**Selection**.
The goals of the three collection types are the following:

  1. Data Acquisition Collections (DACs) serve to promote internal reuse of research data and reproducibility of results. These collections archive data in their original form, meaning without manipulations that limit future analyses of the data. Data in these collections are kept internal for ethics and privacy requirements. They are not accessible to the general public: only to researchers who have been invited by the researcher responsible for the collection. The metadata of these collections are also internal by default: access is restricted to researchers who have been added to the OU. However, researchers can decide to make the metadata public.

  2. Research Documentation Collections (RDCs) serve to promote reproducibility and research integrity. Here, files documenting the research process -from acquisition to publication- are archived. These collections' data (and, by default, the metadata too) are kept internal, like the DACs.

  3. Data Sharing Collections (DSCs) serve to promote open access data sharing, allowing for sustainable data access and reusability of research data. They contain the data which published results are based on. DSCs' data and metadata are publicly available. Depending on the access level of the DSC, users can download the DSCs' data without signing in, upon signing a DUA, or upon approval of an access request.

Collectively, these three collection types support a researcher throughout an entire research project, as shown in the image below.

../_images/workflow.png

Raw data can be deposited into a DAC directly after data collection. The DAC can be updated every time new data is collected. The DAC serves as an environment to document and organise the data, a way to access the data from anywhere, and a backup . As soon as data collection for the project is finished, the DAC can be archived.

Soon after the first data have been collected, data analysis and processing begins. Lab notes, analysis scripts, processing pipelines, intermediate results, and all other files that document the research process can be deposited in an RDC. The RDC can be updated as necessary at milestones in the research project. The RDC offers an environment to document and organise the data, a way to access the data from anywhere, provides a backup, but also a safe manner to share (sensitive and/or personal) data with colleagues and collaborators from inside and outside of Radboud University. When the project is finished, the RDC can be archived.

**Given entries**.
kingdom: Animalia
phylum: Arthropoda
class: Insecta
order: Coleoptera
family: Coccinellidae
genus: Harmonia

**Exercises**.
1/ Rewrite the stretch of the collection-types text from "Raw data can" through "DAC can be archived.", putting "safety copy" in place of "backup".
2/ Answer these questions from the collection-types text:
(a) Who can access the data in a Data Acquisition Collection?
(b) What data do Data Sharing Collections contain?
(c) When can the RDC be archived?

**Expected outputs**.
1/
Raw data can be deposited into a DAC directly after data collection. The DAC can be updated every time new data is collected. The DAC serves as an environment to document and organise the data, a way to access the data from anywhere, and a safety copy . As soon as data collection for the project is finished, the DAC can be archived.

2/
(a) Only researchers who have been invited by the researcher responsible for the collection.
(b) The data which published results are based on.
(c) When the project is finished.